In 1988, Edelbrock opened their brand new aluminum green sand Edelbrock Foundry Corp. facility. This new facility was the key to keeping the company self-sufficient as they could control the quality of their aluminum castings and do everything in house. “Our aluminum castings are very important to us because there are so few foundries in the United States that can supply us with the type of castings that we need,” Vic said in an interview for a 2000 article in the Daily Breeze. “We want to control our own destiny.” Vic truly built the company into the multi million-dollar enterprise it is today; with its own development labs, ad department and assembly lines employing 700 people in three shifts. His dad sure would be proud!
In 2004, it’s reported the annual revenue of the company exceeded $125 million. Vic served as president and CEO of the company until 2010 when he stepped down to focus more on his passion for racing cars and boats. However, he stayed on as chairman of the board and had a heavy hand on everything that happened within the company. “I’ve played football at USC, raced ocean boats and ski boats, but I’ve never felt anything like the adrenaline rush I get in a race car,” Vic once said. Today the company produces over 8,000 different performance parts and has five locations, including four in Torrance, California. These consist of its headquarters, a distribution center and museum, the Russell division (which also houses the shock manufacturing center), the exhaust plant and its foundry is in San Jacinto.

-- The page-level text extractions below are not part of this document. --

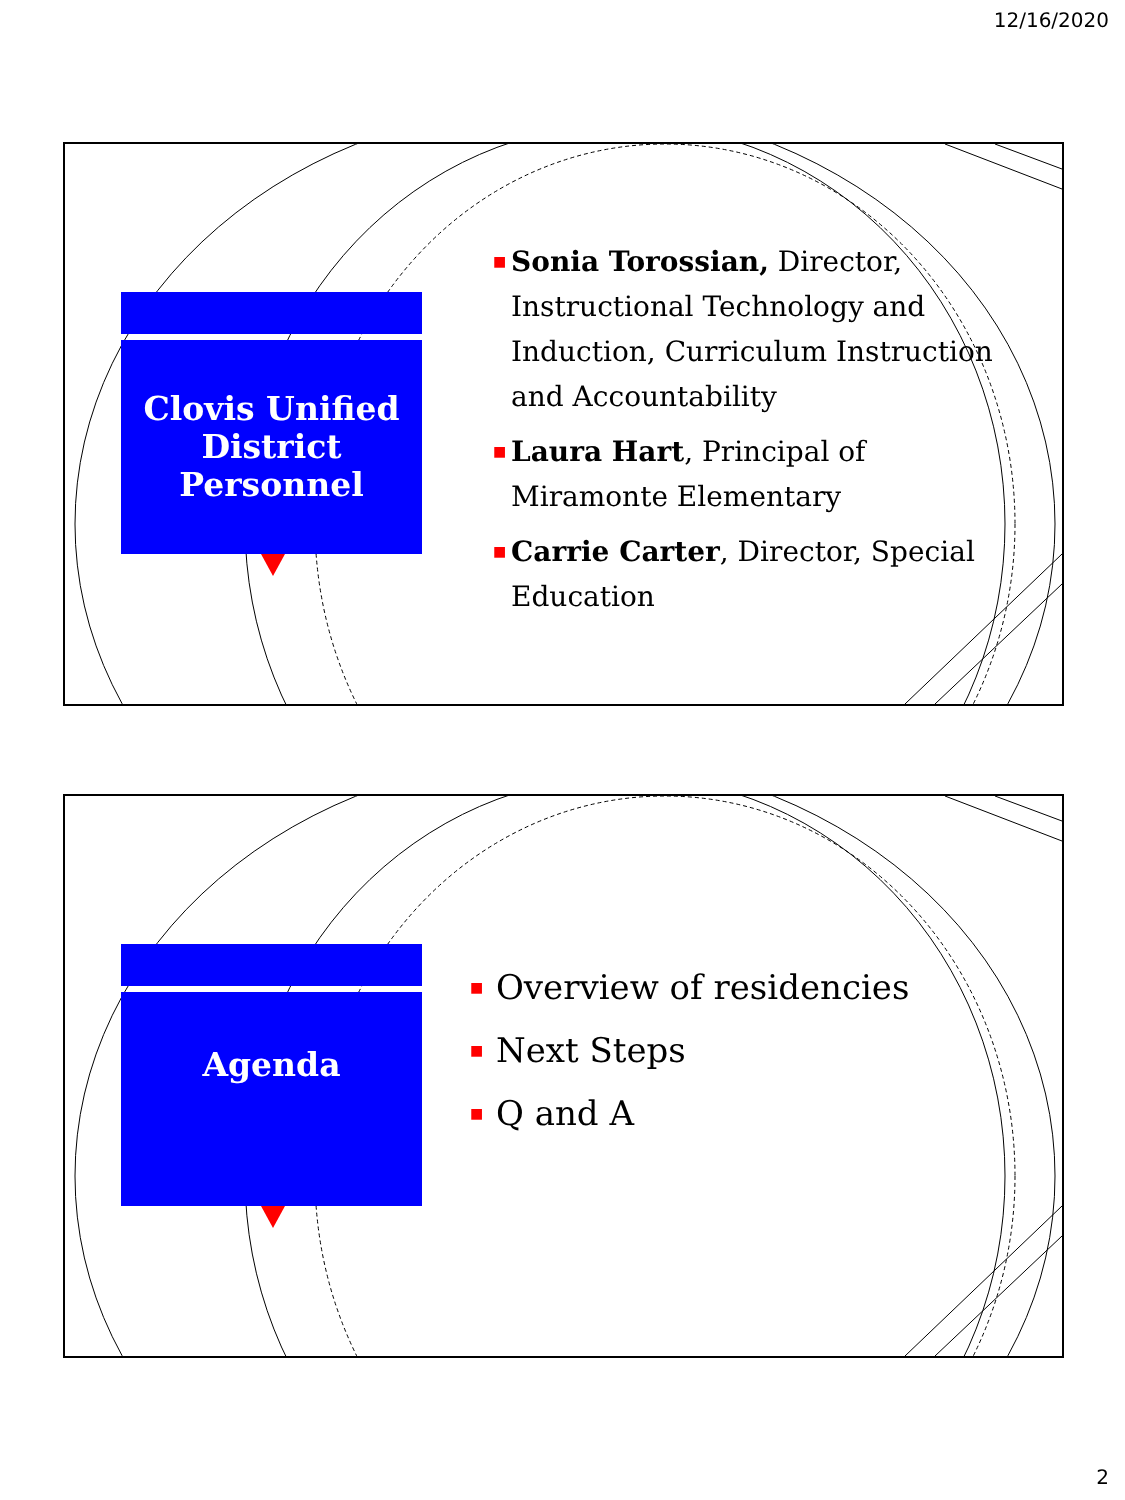12/16/2020
Clovis Unified
District
Personnel
■ Sonia Torossian, Director, Instructional Technology and Induction, Curriculum Instruction and Accountability
■ Laura Hart, Principal of Miramonte Elementary
■ Carrie Carter, Director, Special Education
Agenda
■ Overview of residencies
■ Next Steps
■ Q and A
2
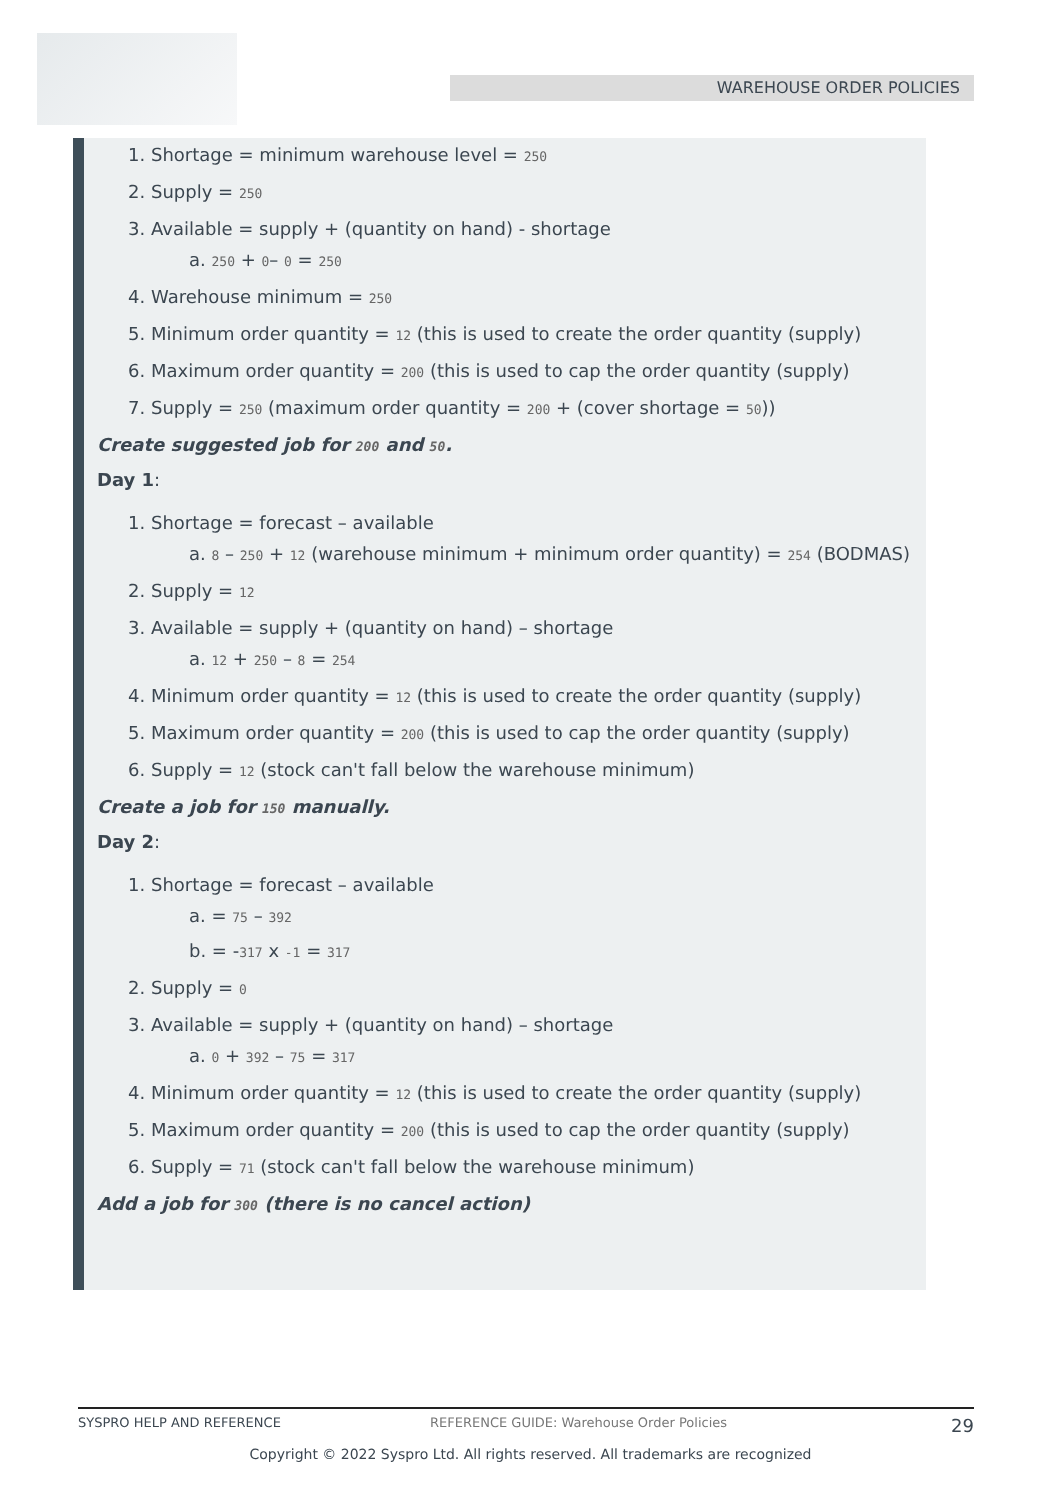WAREHOUSE ORDER POLICIES
1. Shortage = minimum warehouse level = 250
2. Supply = 250
3. Available = supply + (quantity on hand) - shortage
a. 250 + 0– 0 = 250
4. Warehouse minimum = 250
5. Minimum order quantity = 12 (this is used to create the order quantity (supply)
6. Maximum order quantity = 200 (this is used to cap the order quantity (supply)
7. Supply = 250 (maximum order quantity = 200 + (cover shortage = 50))
Create suggested job for 200 and 50.
Day 1:
1. Shortage = forecast – available
a. 8 – 250 + 12 (warehouse minimum + minimum order quantity) = 254 (BODMAS)
2. Supply = 12
3. Available = supply + (quantity on hand) – shortage
a. 12 + 250 – 8 = 254
4. Minimum order quantity = 12 (this is used to create the order quantity (supply)
5. Maximum order quantity = 200 (this is used to cap the order quantity (supply)
6. Supply = 12 (stock can't fall below the warehouse minimum)
Create a job for 150 manually.
Day 2:
1. Shortage = forecast – available
a. = 75 – 392
b. = -317 x -1 = 317
2. Supply = 0
3. Available = supply + (quantity on hand) – shortage
a. 0 + 392 – 75 = 317
4. Minimum order quantity = 12 (this is used to create the order quantity (supply)
5. Maximum order quantity = 200 (this is used to cap the order quantity (supply)
6. Supply = 71 (stock can't fall below the warehouse minimum)
Add a job for 300 (there is no cancel action)
SYSPRO HELP AND REFERENCE REFERENCE GUIDE: Warehouse Order Policies 29
Copyright © 2022 Syspro Ltd. All rights reserved. All trademarks are recognized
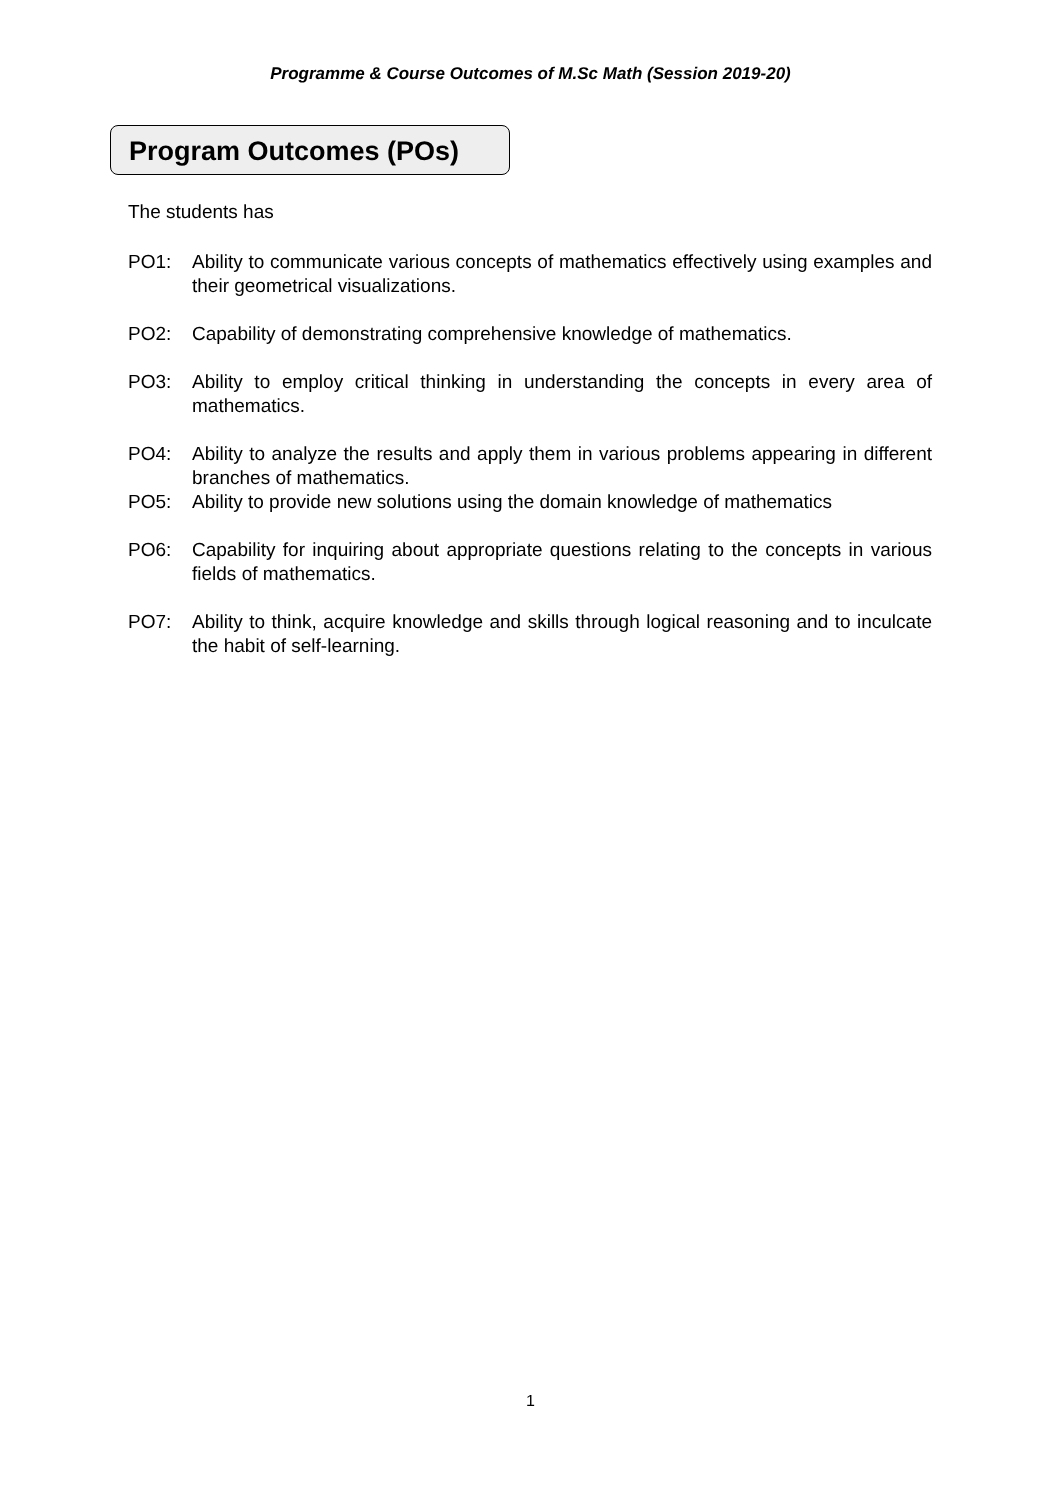Programme & Course Outcomes of M.Sc Math (Session 2019-20)
Program Outcomes (POs)
The students has
PO1: Ability to communicate various concepts of mathematics effectively using examples and their geometrical visualizations.
PO2: Capability of demonstrating comprehensive knowledge of mathematics.
PO3: Ability to employ critical thinking in understanding the concepts in every area of mathematics.
PO4: Ability to analyze the results and apply them in various problems appearing in different branches of mathematics.
PO5: Ability to provide new solutions using the domain knowledge of mathematics
PO6: Capability for inquiring about appropriate questions relating to the concepts in various fields of mathematics.
PO7: Ability to think, acquire knowledge and skills through logical reasoning and to inculcate the habit of self-learning.
1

Unfortunately on June 9th, 2017, it was announced Vic Jr. sadly passed away in his Rolling Hills, California home at the age of 80. The following is a release from Edelbrock: “It’s with deep sadness that we announce the untimely death of our visionary and leader Vic Edelbrock Jr. Vic passed away this evening from complications following a recent cold. His passing was peaceful and in the company of his closest friends and family. The Edelbrock Team sends their deepest condolences to his family and will always hold him in our hearts.” Rest in peace Vic. Thank you from all of us at Mopar Connection Magazine for your huge contribution to the automotive world. It wouldn’t be the same without you and your father.